» Task data:

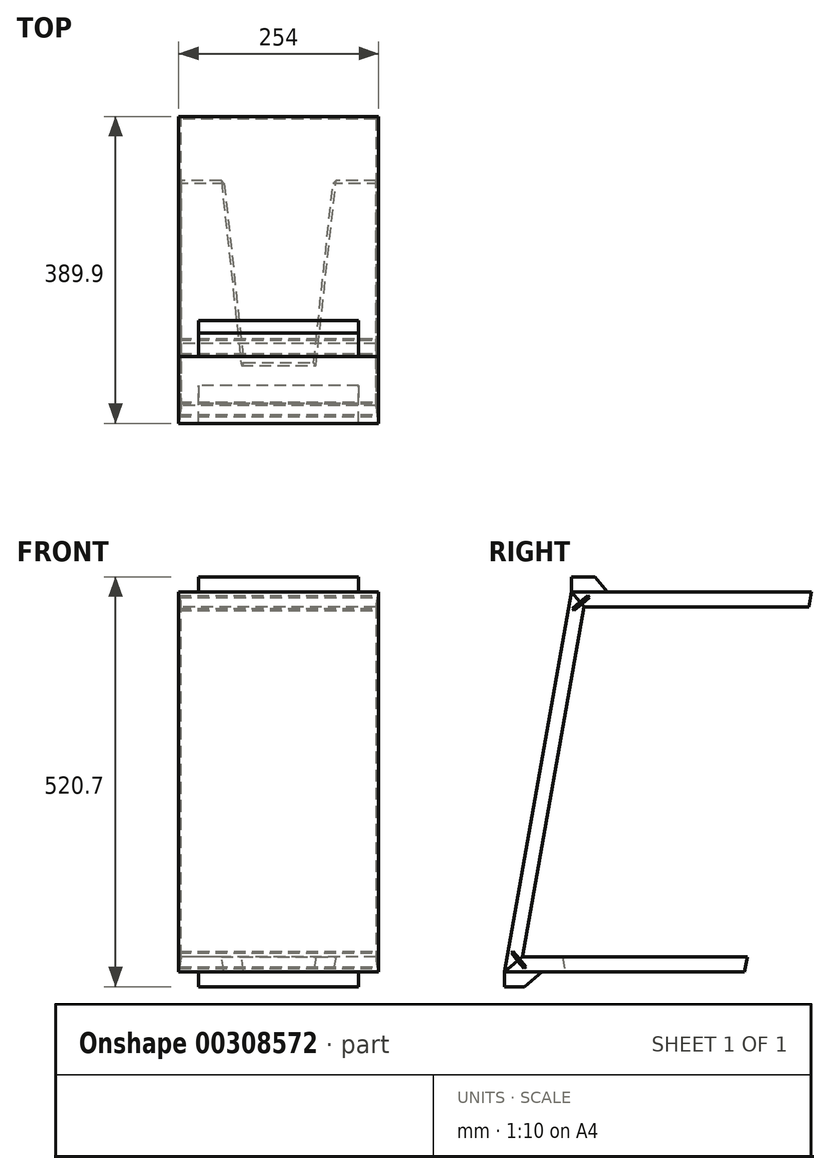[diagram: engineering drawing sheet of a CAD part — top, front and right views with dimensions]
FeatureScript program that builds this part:
annotation { "Feature Type Name" : "Feature", "Feature Type Description" : "" }
export const myFeature = defineFeature(function(context is Context, id is Id, definition is map)
    precondition{}
    {
        {
            var Q0;
            Q0=qCreatedBy(makeId("Right.planeOp"),FACE);
            var sketch = newSketch(context, id + "F0", { "sketchPlane" : qUnion([Q0])});
            skLineSegment(sketch, "E0", {"start": v(0, 0) * mm, "end": v(85.1, 482.6) * mm});
            skLineSegment(sketch, "E1", {"start": v(85.1, 482.6) * mm, "end": v(389.9, 482.6) * mm});
            skLineSegment(sketch, "E2", {"start": v(0, 0) * mm, "end": v(304.8, 0) * mm});
            skLineSegment(sketch, "E3", {"start": v(389.9, 482.6) * mm, "end": v(386.54, 463.55) * mm});
            skLineSegment(sketch, "E4", {"start": v(386.54, 463.55) * mm, "end": v(101.08, 463.55) * mm});
            skLineSegment(sketch, "E5", {"start": v(101.08, 463.55) * mm, "end": v(22.7, 19.05) * mm});
            skLineSegment(sketch, "E6", {"start": v(22.7, 19.05) * mm, "end": v(308.16, 19.05) * mm});
            skLineSegment(sketch, "E7", {"start": v(308.16, 19.05) * mm, "end": v(304.8, 0) * mm});
            skLineSegment(sketch, "E8", {"start": v(85.1, 482.6) * mm, "end": v(101.08, 463.55) * mm});
            skLineSegment(sketch, "E9", {"start": v(22.7, 19.05) * mm, "end": v(0, 0) * mm});
            skSolve(sketch);
        }
        {
            var Q0;
            Q0 = qSketchRegion(id + "F0", true);
            extrude(context, id + "F1", {"entities" : qUnion([Q0]), "endBound" : BoundingType.SYMMETRIC, "depth" : 254 * mm, "offsetDistance" : 25.4 * mm});
        }
        {
            var Q0;
            Q0=makeQuery(id+"F1.opExtrude","CAP_EDGE",EDGE,{"disambiguationData":[OSD([sQuery(id+"F0.wireOp",EDGE,"E4")])],"isStart":false});
            var Q1;
            Q1=makeQuery(id+"F1.opExtrude","CAP_EDGE",EDGE,{"disambiguationData":[OSD([sQuery(id+"F0.wireOp",EDGE,"E5")])],"isStart":false});
            var Q2;
            Q2=makeQuery(id+"F1.opExtrude","CAP_EDGE",EDGE,{"disambiguationData":[OSD([sQuery(id+"F0.wireOp",EDGE,"E6")])],"isStart":false});
            chamfer(context, id + "F2", {"entities" : qUnion([Q0, Q1, Q2]), "chamferType" : ChamferType.OFFSET_ANGLE, "width" : 19.05 * mm, "oppositeDirection" : true, "angle" : 10 * degree, "tangentPropagation" : true});
        }
        {
            var Q0;
            Q0=makeQuery(id+"F1.opExtrude","CAP_EDGE",EDGE,{"disambiguationData":[OSD([sQuery(id+"F0.wireOp",EDGE,"E4")])],"isStart":true});
            var Q1;
            Q1=makeQuery(id+"F1.opExtrude","CAP_EDGE",EDGE,{"disambiguationData":[OSD([sQuery(id+"F0.wireOp",EDGE,"E5")])],"isStart":true});
            var Q2;
            Q2=makeQuery(id+"F1.opExtrude","CAP_EDGE",EDGE,{"disambiguationData":[OSD([sQuery(id+"F0.wireOp",EDGE,"E6")])],"isStart":true});
            chamfer(context, id + "F3", {"entities" : qUnion([Q0, Q1, Q2]), "chamferType" : ChamferType.OFFSET_ANGLE, "width" : 19.05 * mm, "oppositeDirection" : false, "angle" : 10 * degree, "tangentPropagation" : true});
        }
        {
            var Q0;
            Q0=makeQuery(id+"F1.opExtrude","SWEPT_FACE",FACE,{"disambiguationData":[OSD([sQuery(id+"F0.wireOp",EDGE,"E6")])]});
            var sketch = newSketch(context, id + "F4", { "sketchPlane" : qUnion([Q0])});
            skLineSegment(sketch, "E10", {"start": v(0, 22.7) * mm, "end": v(0, 308.16) * mm, "construction": true});
            skLineSegment(sketch, "E11", {"start": v(72.84, 308.16) * mm, "end": v(47.44, 73.5) * mm});
            skLineSegment(sketch, "E12", {"start": v(47.44, 73.5) * mm, "end": v(0, 73.5) * mm});
            skLineSegment(sketch, "E13", {"start": v(72.84, 308.16) * mm, "end": v(0, 308.16) * mm});
            skLineSegment(sketch, "E14", {"start": v(0, 308.16) * mm, "end": v(-72.84, 308.16) * mm});
            skLineSegment(sketch, "E15", {"start": v(-72.84, 308.16) * mm, "end": v(-47.44, 73.5) * mm});
            skLineSegment(sketch, "E16", {"start": v(-47.44, 73.5) * mm, "end": v(0, 73.5) * mm});
            skSolve(sketch);
        }
        {
            var Q0;
            Q0 = qSketchRegion(id + "F4", true);
            extrude(context, id + "F5", {"entities" : qUnion([Q0]), "operationType" : NewBodyOperationType.REMOVE, "endBound" : BoundingType.THROUGH_ALL, "oppositeDirection" : true, "depth" : 25.4 * mm, "offsetDistance" : 25.4 * mm, "hasDraft" : true, "draftAngle" : 10 * degree, "draftPullDirection" : true});
        }
        {
            var Q0;
            Q0=qCreatedBy(makeId("Right.planeOp"),FACE);
            var sketch = newSketch(context, id + "F6", { "sketchPlane" : qUnion([Q0])});
            skLineSegment(sketch, "E17.0", {"start": v(101.08, 463.55) * mm, "end": v(85.1, 482.6) * mm, "construction": true});
            skLineSegment(sketch, "E18.bottom", {"start": v(88.3, 459.03) * mm, "end": v(107.75, 475.36) * mm});
            skLineSegment(sketch, "E18.top", {"start": v(86.25, 461.47) * mm, "end": v(105.7, 477.8) * mm});
            skLineSegment(sketch, "E18.left", {"start": v(88.3, 459.03) * mm, "end": v(86.25, 461.47) * mm});
            skLineSegment(sketch, "E18.right", {"start": v(107.75, 475.36) * mm, "end": v(105.7, 477.8) * mm});
            skLineSegment(sketch, "E19.0", {"start": v(22.7, 19.05) * mm, "end": v(0, 0) * mm, "construction": true});
            skLineSegment(sketch, "E20.bottom", {"start": v(10.9, 25.72) * mm, "end": v(27.22, 6.26) * mm});
            skLineSegment(sketch, "E20.top", {"start": v(8.46, 23.68) * mm, "end": v(24.79, 4.22) * mm});
            skLineSegment(sketch, "E20.left", {"start": v(10.9, 25.72) * mm, "end": v(8.46, 23.68) * mm});
            skLineSegment(sketch, "E20.right", {"start": v(27.22, 6.26) * mm, "end": v(24.79, 4.22) * mm});
            skSolve(sketch);
        }
        {
            var Q0;
            Q0 = qSketchRegion(id + "F6", true);
            extrude(context, id + "F7", {"entities" : qUnion([Q0]), "operationType" : NewBodyOperationType.REMOVE, "endBound" : BoundingType.THROUGH_ALL, "oppositeDirection" : true, "depth" : 25.4 * mm, "offsetDistance" : 25.4 * mm, "hasSecondDirection" : true, "secondDirectionBound" : SecondDirectionBoundingType.THROUGH_ALL, "secondDirectionOppositeDirection" : false, "secondDirectionDepth" : 25.4 * mm});
        }
        {
            var Q0;
            Q0=qCreatedBy(makeId("Right.planeOp"),FACE);
            var sketch = newSketch(context, id + "F8", { "sketchPlane" : qUnion([Q0])});
            skLineSegment(sketch, "E21.bottom", {"start": v(85.1, 501.65) * mm, "end": v(114.8, 501.65) * mm});
            skLineSegment(sketch, "E21.top", {"start": v(85.1, 482.6) * mm, "end": v(130.78, 482.6) * mm});
            skLineSegment(sketch, "E21.left", {"start": v(85.1, 501.65) * mm, "end": v(85.1, 482.6) * mm});
            skLineSegment(sketch, "E22", {"start": v(130.78, 482.6) * mm, "end": v(114.8, 501.65) * mm});
            skLineSegment(sketch, "E23", {"start": v(122.79, 492.13) * mm, "end": v(105.7, 477.8) * mm, "construction": true});
            skLineSegment(sketch, "E24.bottom", {"start": v(0, 0) * mm, "end": v(47.67, 0) * mm});
            skLineSegment(sketch, "E24.top", {"start": v(0, -19.05) * mm, "end": v(24.97, -19.05) * mm});
            skLineSegment(sketch, "E24.left", {"start": v(0, 0) * mm, "end": v(0, -19.05) * mm});
            skLineSegment(sketch, "E24.right", {"start": v(47.67, 0) * mm, "end": v(24.97, -19.05) * mm});
            skLineSegment(sketch, "E25", {"start": v(36.32, -9.52) * mm, "end": v(24.79, 4.22) * mm, "construction": true});
            skSolve(sketch);
        }
        {
            var Q0;
            Q0 = qSketchRegion(id + "F8", true);
            extrude(context, id + "F9", {"entities" : qUnion([Q0]), "endBound" : BoundingType.SYMMETRIC, "depth" : 203.2 * mm, "offsetDistance" : 25.4 * mm});
        }
    });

» Task objective: How many lines in the rows contain the string "qSketchRegion", with case counting? Reply with the number alone.

» Exercise result: 4